Primary and secondary syphilis diagnoses increased 76 percent (from 17,375 to 30,644 cases). Gay, bisexual and other men who have sex with men (MSM) made up almost 70 percent of primary and secondary syphilis cases where the gender of the sex partner is known in 2017. Primary and secondary syphilis are the most infectious stages of the disease.
Chlamydia remained the most common condition reported to CDC. More than 1.7 million cases were diagnosed in 2017, with 45 percent among 15- to 24-year-old females.

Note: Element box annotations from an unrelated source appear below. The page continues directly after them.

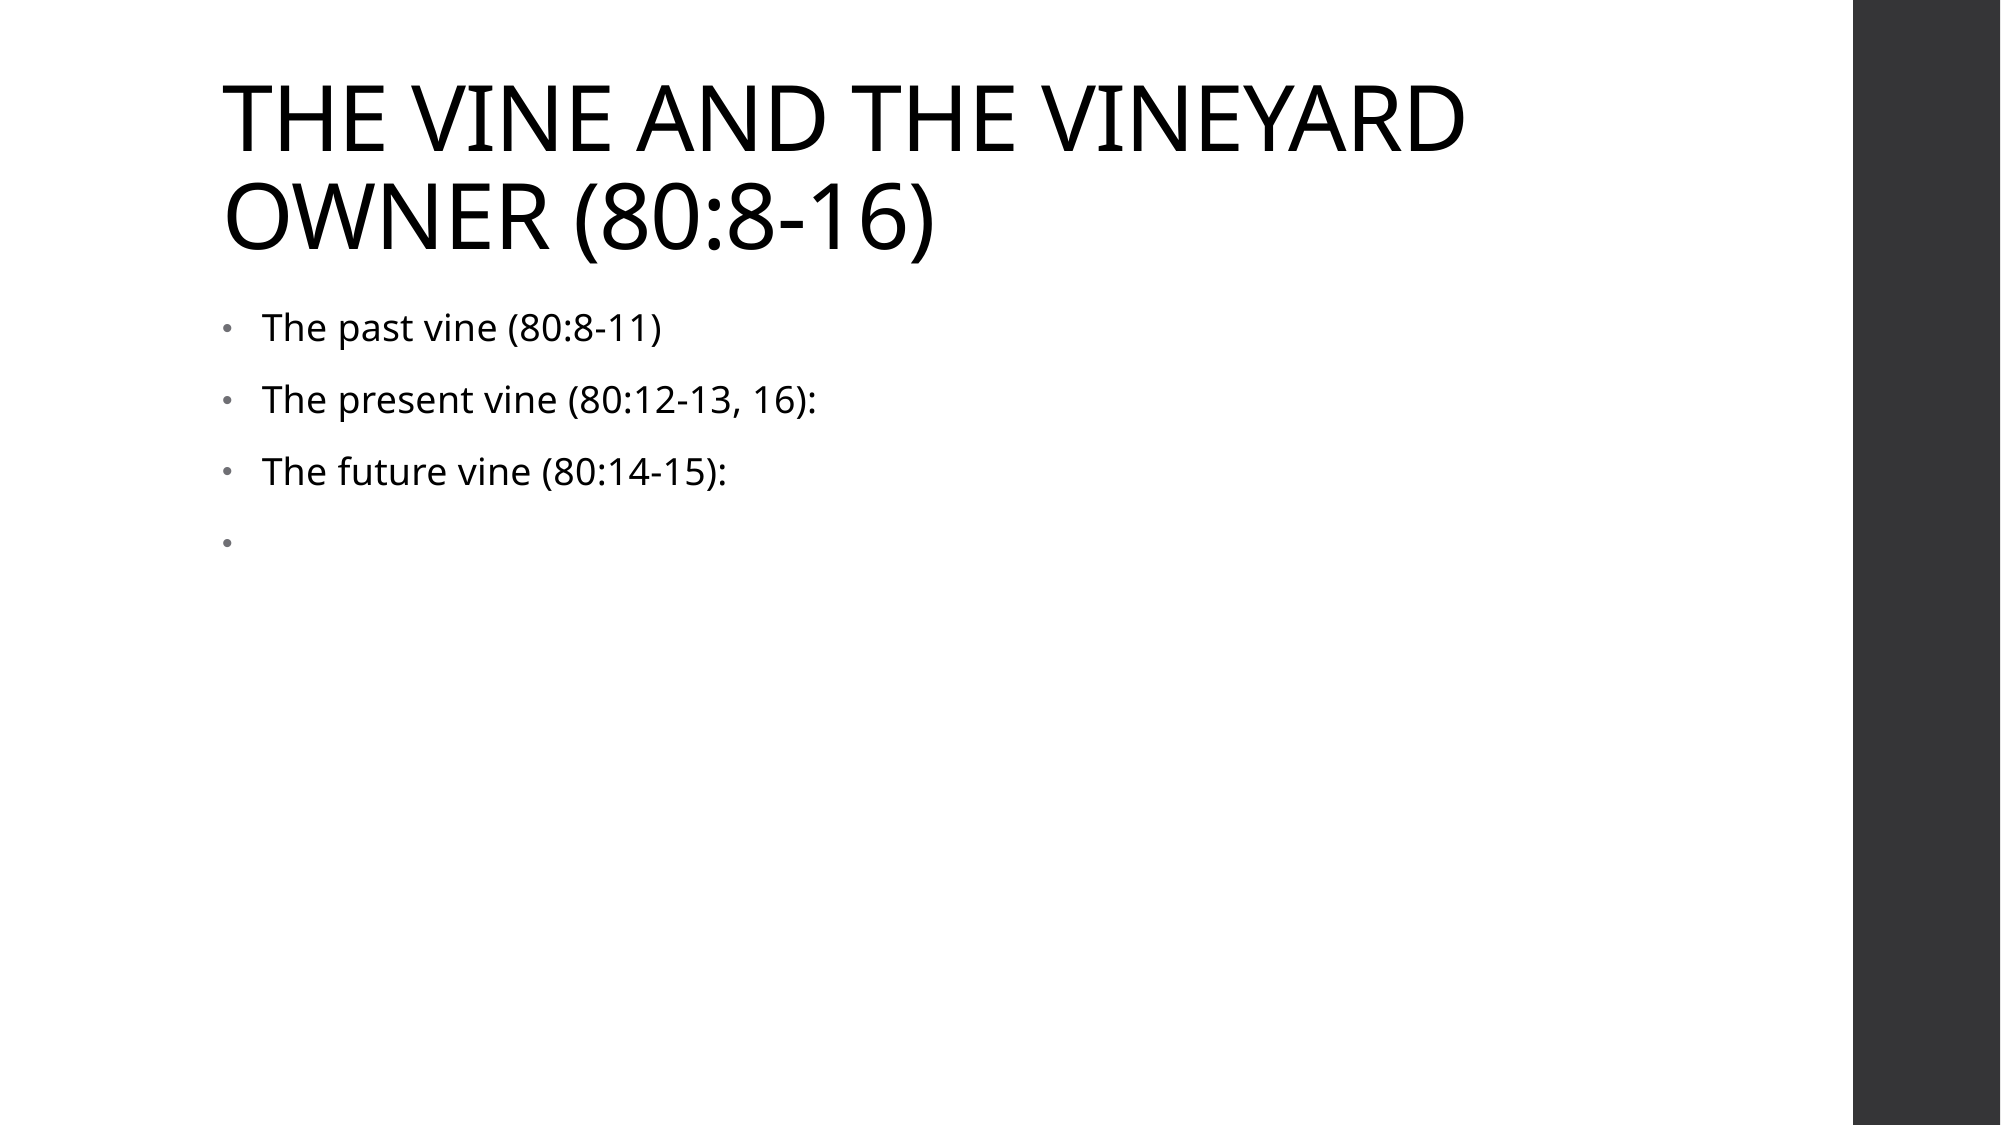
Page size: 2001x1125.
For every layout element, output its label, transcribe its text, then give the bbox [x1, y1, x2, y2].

title THE VINE AND THE VINEYARD OWNER (80:8-16) [206, 60, 1797, 278]
list The past vine (80:8-11) The present vine (80:12-13, 16): The future vine (80:14-15): [206, 299, 1617, 1014]
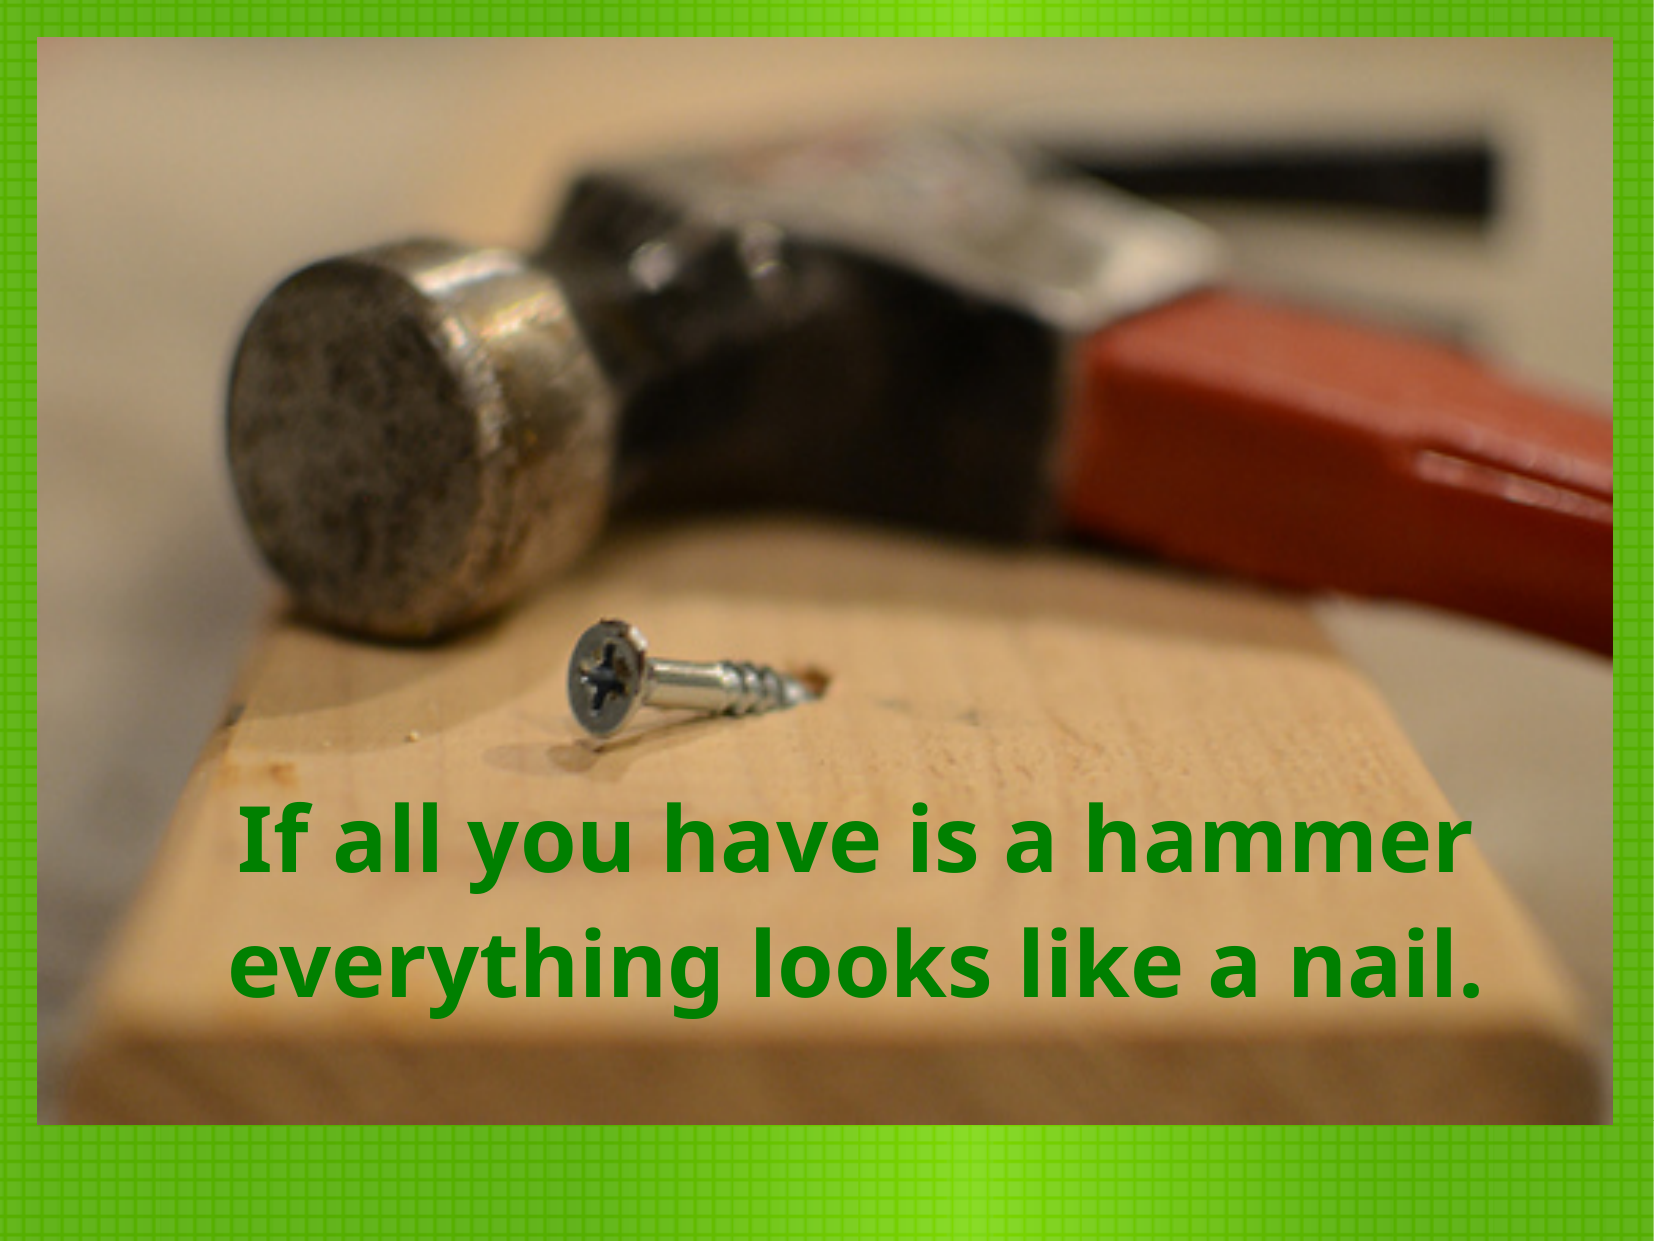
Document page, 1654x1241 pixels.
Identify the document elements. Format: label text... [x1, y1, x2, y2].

title If all you have is a hammer everything looks like a nail. [112, 750, 1601, 1051]
picture [0, 0, 1654, 1241]
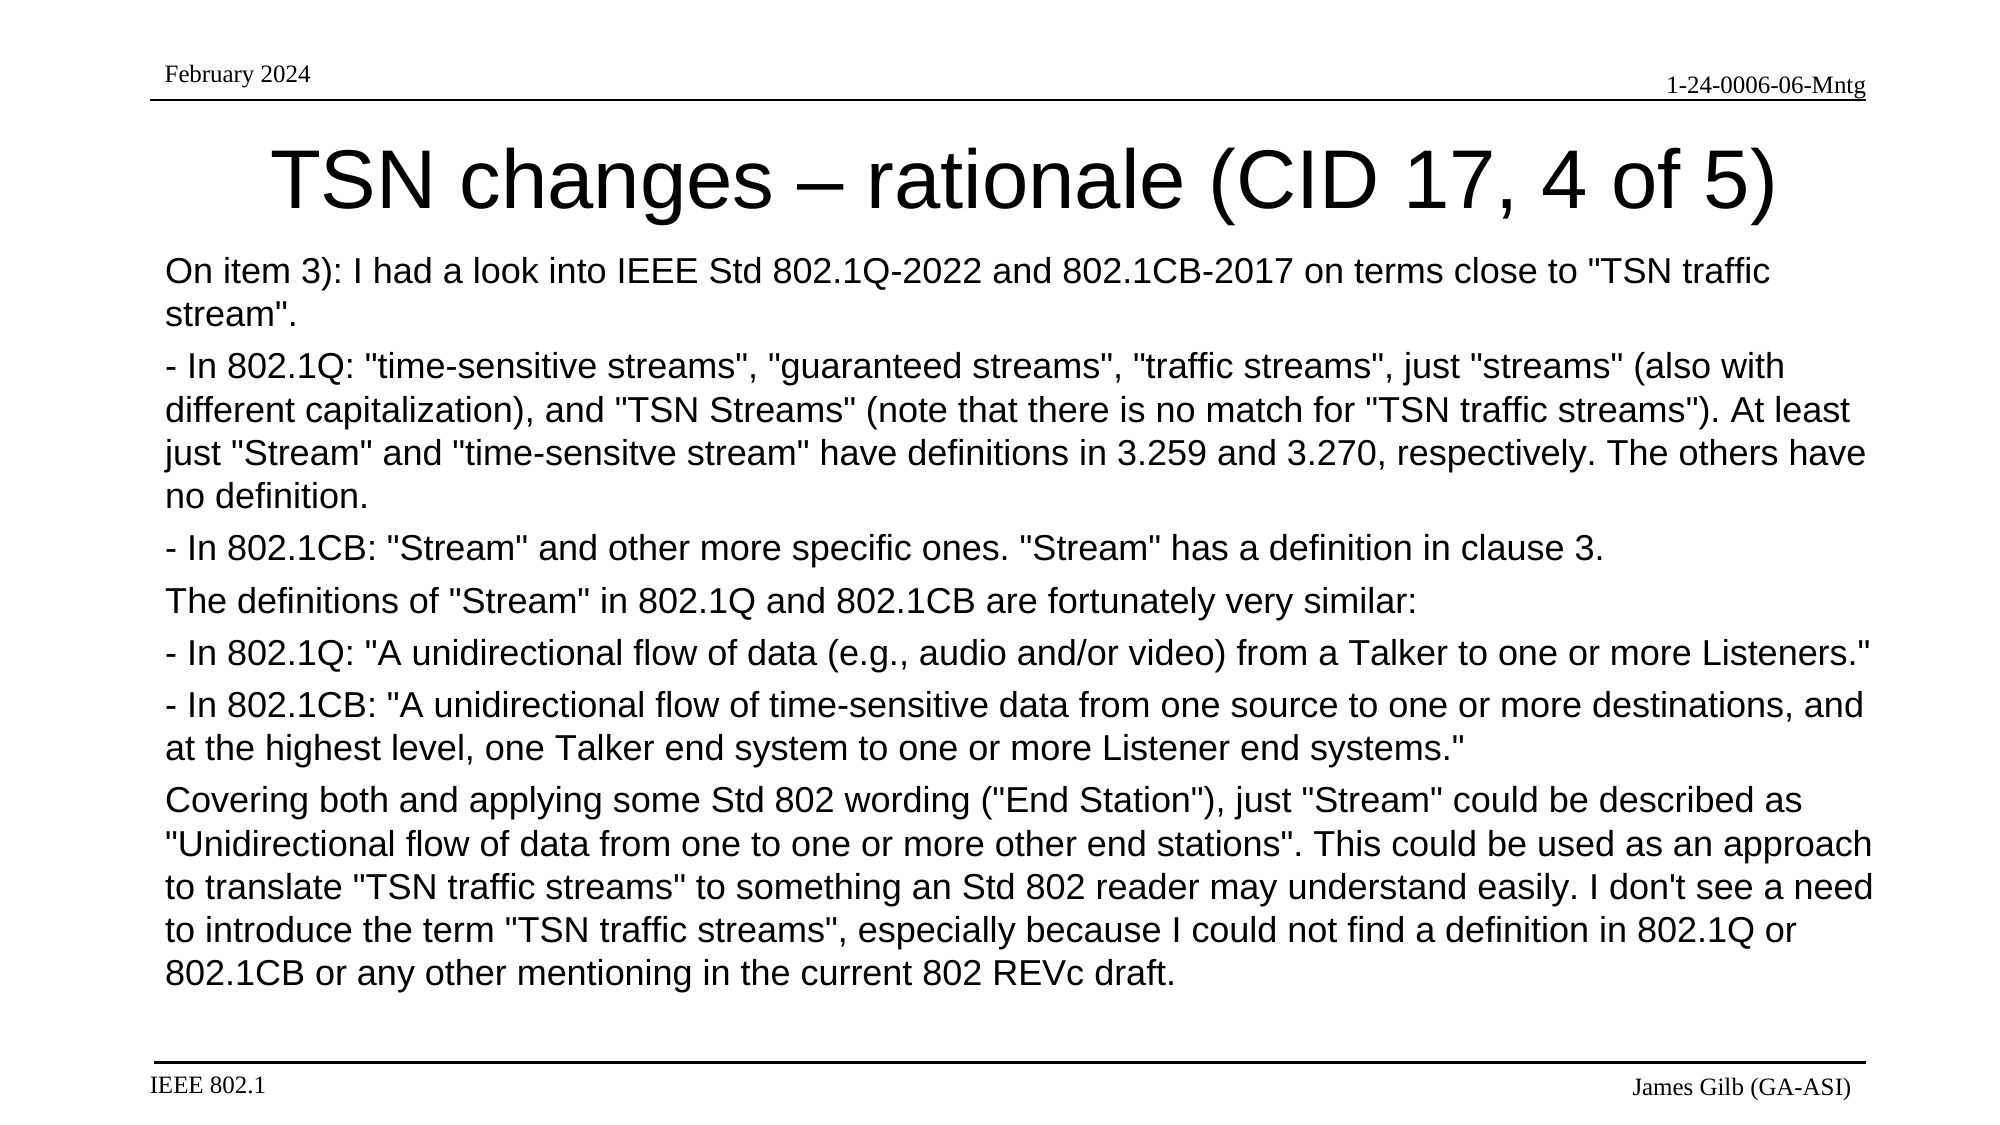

While some have blamed the spiking numbers of STDs on social media for creating apps that cultivate an easy hook-up culture of “digital bathhouses,” the moral principles that have defined the appropriate boundaries for flourishing human sexuality down through history have not changed — even as they’re increasingly ignored. As has always been the case, individuals can easily avoid STDs by choosing not to engage in promiscuous behavior. Sadly, on the one hand, much of the mainstream culture maligns the logically consistent message of abstinence until marriage as “backwards” and “repressive,” while at the same time muses over some more effective means by which to combat the scourge of STDs. There’s a reason morals exist; they’re the roadmap to a happy and health life.